Unfortunately, anti-evidential theories regarding Christian belief and apologetics are rather like Christian Science. For example: The evidentialist will be told that his view of Christian belief is defective because it does not "give" people absolute certainty, whereas on some other theory we Christians have absolute certainty of, say, the truth of the Gospel. But a metatheory about what we have cannot give us that thing! Saying that we have absolute certainty doesn't give us absolute certainty. The question is whether the theory is true. If it is false, then saying that we have absolute certainty is simply pretending that we can dismiss residual decimal points of uncertainty by disbelieving in them, rather as a Christian Scientist thinks that he can make evil disappear by disbelieving in it.

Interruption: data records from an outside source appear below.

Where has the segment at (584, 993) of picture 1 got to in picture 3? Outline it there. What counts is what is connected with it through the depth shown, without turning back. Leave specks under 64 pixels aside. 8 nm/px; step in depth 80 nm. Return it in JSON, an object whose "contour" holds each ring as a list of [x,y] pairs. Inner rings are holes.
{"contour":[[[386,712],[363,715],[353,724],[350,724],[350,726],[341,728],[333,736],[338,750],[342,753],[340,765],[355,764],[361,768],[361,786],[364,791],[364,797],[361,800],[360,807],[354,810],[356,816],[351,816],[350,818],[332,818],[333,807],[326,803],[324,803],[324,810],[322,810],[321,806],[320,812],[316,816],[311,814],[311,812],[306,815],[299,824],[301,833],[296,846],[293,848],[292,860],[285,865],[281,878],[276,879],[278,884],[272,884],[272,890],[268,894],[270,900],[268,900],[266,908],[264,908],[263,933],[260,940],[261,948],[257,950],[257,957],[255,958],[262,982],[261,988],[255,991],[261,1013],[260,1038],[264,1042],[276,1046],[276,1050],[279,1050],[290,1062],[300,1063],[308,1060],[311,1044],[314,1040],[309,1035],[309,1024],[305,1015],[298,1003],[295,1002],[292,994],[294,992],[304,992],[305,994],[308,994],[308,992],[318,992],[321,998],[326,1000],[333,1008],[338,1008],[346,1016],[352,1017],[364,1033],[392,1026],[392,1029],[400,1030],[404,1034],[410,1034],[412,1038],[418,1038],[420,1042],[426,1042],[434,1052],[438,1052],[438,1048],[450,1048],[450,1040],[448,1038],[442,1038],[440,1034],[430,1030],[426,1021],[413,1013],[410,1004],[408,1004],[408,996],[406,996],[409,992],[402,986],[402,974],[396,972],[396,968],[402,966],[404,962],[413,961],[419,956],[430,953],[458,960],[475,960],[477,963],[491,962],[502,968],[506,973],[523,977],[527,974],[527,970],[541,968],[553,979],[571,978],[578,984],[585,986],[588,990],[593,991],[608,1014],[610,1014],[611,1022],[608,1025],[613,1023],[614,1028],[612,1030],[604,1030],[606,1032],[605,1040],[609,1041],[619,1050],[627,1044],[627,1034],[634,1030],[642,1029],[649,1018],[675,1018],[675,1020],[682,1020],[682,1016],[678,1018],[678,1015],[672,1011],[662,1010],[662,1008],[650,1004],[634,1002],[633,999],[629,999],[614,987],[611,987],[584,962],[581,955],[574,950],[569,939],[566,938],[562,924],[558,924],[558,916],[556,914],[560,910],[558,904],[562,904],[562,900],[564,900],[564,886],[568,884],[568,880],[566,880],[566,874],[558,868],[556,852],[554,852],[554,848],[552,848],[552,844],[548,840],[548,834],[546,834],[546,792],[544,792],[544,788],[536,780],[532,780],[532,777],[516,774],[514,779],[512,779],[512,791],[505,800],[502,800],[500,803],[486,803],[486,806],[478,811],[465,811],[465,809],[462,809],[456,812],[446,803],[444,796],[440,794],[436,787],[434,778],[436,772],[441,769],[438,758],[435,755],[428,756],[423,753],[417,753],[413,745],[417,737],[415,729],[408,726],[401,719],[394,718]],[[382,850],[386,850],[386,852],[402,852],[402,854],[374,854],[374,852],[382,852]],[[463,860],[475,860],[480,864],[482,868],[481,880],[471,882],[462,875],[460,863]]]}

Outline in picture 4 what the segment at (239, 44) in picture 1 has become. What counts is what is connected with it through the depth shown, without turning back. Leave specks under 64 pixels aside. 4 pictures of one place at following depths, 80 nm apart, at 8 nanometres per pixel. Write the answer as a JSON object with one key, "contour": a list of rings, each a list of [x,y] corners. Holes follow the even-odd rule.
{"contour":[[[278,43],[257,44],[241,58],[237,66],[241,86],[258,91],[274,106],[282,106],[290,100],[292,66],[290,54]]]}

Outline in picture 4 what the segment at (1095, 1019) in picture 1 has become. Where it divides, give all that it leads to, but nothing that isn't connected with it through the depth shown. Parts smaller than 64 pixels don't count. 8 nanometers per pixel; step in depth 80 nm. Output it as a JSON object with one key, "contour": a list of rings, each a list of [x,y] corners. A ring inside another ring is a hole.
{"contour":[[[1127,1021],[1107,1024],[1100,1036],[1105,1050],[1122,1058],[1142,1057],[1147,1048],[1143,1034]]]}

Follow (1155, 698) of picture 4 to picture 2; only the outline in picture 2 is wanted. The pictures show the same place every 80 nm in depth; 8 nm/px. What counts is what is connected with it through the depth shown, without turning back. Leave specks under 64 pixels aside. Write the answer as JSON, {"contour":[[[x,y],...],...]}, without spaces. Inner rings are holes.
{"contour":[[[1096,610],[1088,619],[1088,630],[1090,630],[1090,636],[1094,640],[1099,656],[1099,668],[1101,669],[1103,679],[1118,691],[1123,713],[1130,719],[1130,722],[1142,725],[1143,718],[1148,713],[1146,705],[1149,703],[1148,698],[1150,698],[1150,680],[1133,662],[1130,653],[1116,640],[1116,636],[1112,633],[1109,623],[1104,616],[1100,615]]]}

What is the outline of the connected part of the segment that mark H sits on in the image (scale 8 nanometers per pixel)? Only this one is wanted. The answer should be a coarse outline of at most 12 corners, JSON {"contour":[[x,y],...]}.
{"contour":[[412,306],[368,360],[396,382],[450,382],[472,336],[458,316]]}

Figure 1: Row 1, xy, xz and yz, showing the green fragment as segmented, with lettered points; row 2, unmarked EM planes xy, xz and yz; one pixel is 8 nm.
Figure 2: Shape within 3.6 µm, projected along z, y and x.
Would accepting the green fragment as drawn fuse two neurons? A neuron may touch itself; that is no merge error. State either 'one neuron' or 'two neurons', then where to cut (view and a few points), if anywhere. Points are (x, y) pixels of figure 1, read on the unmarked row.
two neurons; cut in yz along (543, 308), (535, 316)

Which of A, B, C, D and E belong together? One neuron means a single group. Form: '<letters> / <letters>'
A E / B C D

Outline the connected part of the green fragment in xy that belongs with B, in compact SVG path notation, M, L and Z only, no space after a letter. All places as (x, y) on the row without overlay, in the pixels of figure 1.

To be clear, I think that sometimes the problem is at least partly terminological. The evidentialist can and does often say that we can have what used to be called "moral certainty"--that is, that my belief that Jesus rose from the dead can be overwhelmingly strongly justified. After all, I don't have absolute, Cartesian certainty that I had a cup of coffee for breakfast this morning or that the sun will rise tomorrow. That doesn't make these things uncertain in some invidious sense--that is, it does not make them shaky. But such assurances are usually not enough for the advocates of "absolute certainty," who think that we are somehow short-changing ourselves as Christians by not declaring ourselves to have absolute certainty.

In a related vein, I was asked recently about the alleged problem that, on an evidential view, some Christians are not in fact well-justified in their Christian faith. I find the objection puzzling. Can I simply make it the case that all Christians are well-justified in their Christian belief by declaring it to be so? That is a kind of epistemic magical thinking. You don't make people well-justified by adopting a gerrymandered theory that says that they are all well-justified! Again, just as Christian Science doesn't make evil an illusion by declaring it to be an illusion, one cannot make people's lack of good justification for the Christianity they hold disappear by declaring that deficiency to be an illusion. I cannot make fideism into rational belief by waving a magic wand over it and declaring it to be a Good Thing.

To a large extent, Christians' lack of good reasons for Christianity is a result of contingency. (So is non-Christians' lack of good reasons, for that matter.) They haven't happened to come across the people or the books or the websites that tell them about the good evidence for Christianity. Sometimes they've been taught wrong, taught to base their belief on private experience or blind faith. To use somewhat more Catholic terminology, their "formation" has been defective. That isn't their fault, but it is a tragedy, and declaring it to be no problem doesn't make it no problem. It's entirely possible to have a shaky basis for your Christian faith, not because the evidence available is shaky (see previous paragraph), but because you haven't happened to be told the evidence.

One final note. We must not confuse epistemic justification with theological justification. The evidentialist who deplores the widespread fideism and lack of information in the church today is not saying that all these people are going to hell even though they think they are going to heaven. God doesn't say, "You can't be saved if you don't have a good argument for believing in me." God, in His infinite humility, accepts the saving faith of people who, through bad teaching, think that He has given them far less evidence than He has really given.

Unfortunately, people do far too often deconvert from Christianity when their faith is not well-grounded in fact. This is even more likely now in the age of the Internet, nor are the young the only ones who are vulnerable. So if you have any worries or doubts about the ultimate salvation of the man who changes from being a self-styled Bible-believing Christian to being an outspoken atheist, you should be concerned about evidences. This, however, is not because God doesn't allow people to go to heaven if they believe in Him on the basis of insufficient evidence.